新花巻図書館の「駅前立地」の最終決定を受け、市当局は4月中旬から旧一市三町で、「整備基本計画」(案)の市民説明会を開いた。延べ118人が参加し、63人と最も多かった「まなび学園」では質疑応答が4時間にも及んだ。その会議録が2日、HP上に公開された。冒頭いきなり、以下のようなやり取りがあった。
噛み合わないどころか、“こんにゃく問答”も顔負け、図書館問題に対する意識のずれは実はしょっぱなからだったことに今さらながら、気がついた。意識的にこう答弁したのだとすれば、それは詭弁どころか詐欺行為にも該当する。国会でも重要案件については、最高責任者の首相発言が欠かせない。
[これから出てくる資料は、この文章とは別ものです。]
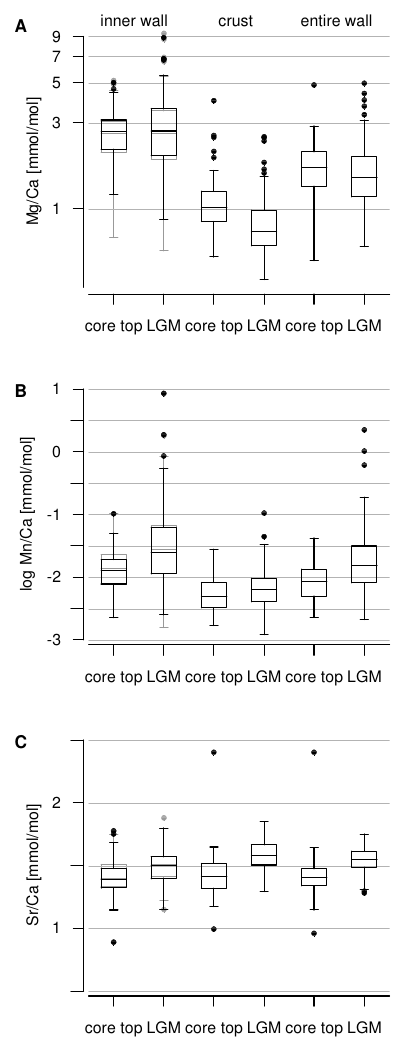
Fig. 7. Core top-LGM element/Ca changes in F-2 of N. dutertrei in crust and non-crust calcite. (A) Mg/Ca, (B) Mn/Ca and (C) Sr/Ca. Horizontal lines show median values, boxes interquartile ranges and bars the interquartile ranges multiplied by 1.5. Values outside these ranges are considered as outliers (dots). The grey boxes in the inner wall panel show the dispersion in all samples, i.e. including those without double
質問者の意図は100年の計とも言われる図書館建設に「ゴーサイン」を出したトップの真意を問いただしたもので、至極当然である。とぼけるのもいい加減にしてほしい。それとも、市長への忠誠心、いや忖度(そんたく)かな。
(市民)「この説明会にですね、建設場所を決定した市長が顔を見せていないと。これは非常に問題だと思います。すぐ市長室に電話して来てもらうべきだと思ってるんですよ」
(市側)「令和2年の1月29日に駅前のスポーツ用品店の場所に図書館をつくって、そこに複合施設ということで、賃貸住宅を図書館の上に併設した図書館を作る構想というのを発表したことがあります。その発表は、市長がしたのではありません。私が議員の方々に発表をしたというものであります。したがいまして、市長がなにも今日来なければいけないということではないと思います」
《追記―4》~教育委員会議も強行突破か!!??
「新花巻図書館整備基本計画の策定に関し、議決を求めることについて」―。この案件を審議する「教育委員会議」(委員長・佐藤勝教育長ら委員6人)が5月19日に開催される。「整備基本計画」(案)に関するパブリットコメント(意見書)は4月1日から同30日まで公募されたが、その締め切りの2週間余りの時期に「議決」を求めるという拙速ぶりに驚かされる。図書館の”本家筋”に当たる同会議がどう対応するかが注目される。
一方、この計画案を議題とする「市立図書館協議会」の臨時会が5月13日に開催されることも告知されるなど市議会6月定例会(5月30日開会、6月7日まで会期19日間)に向けた動きが慌ただしくなってきた。市側は同定例会に関連予算を上程したい構えだが、市民の間には「パブコメがきちんと、計画に中に反映されるのか」と不安の声が聞かれる。
ちなみに、「花巻市パブリックコメント制度に関する指針」(意見の処理)にはこう規定されている。①実施機関は、提出された意見を考慮して意思決定を行うものとする ②実施機関は、提出された意見に対する考え方を取りまとめ、提出された意見と併せて公表するものとする。
《追記ー5》~憲法記念日に寄せて
憲法擁護者を名乗る方から、以下のようなコメントが寄せられた。私自身、当市の図書館問題は実は民主主義や憲法を考えることと根っ子で通底していると認識している。同じ思いに意を強くした。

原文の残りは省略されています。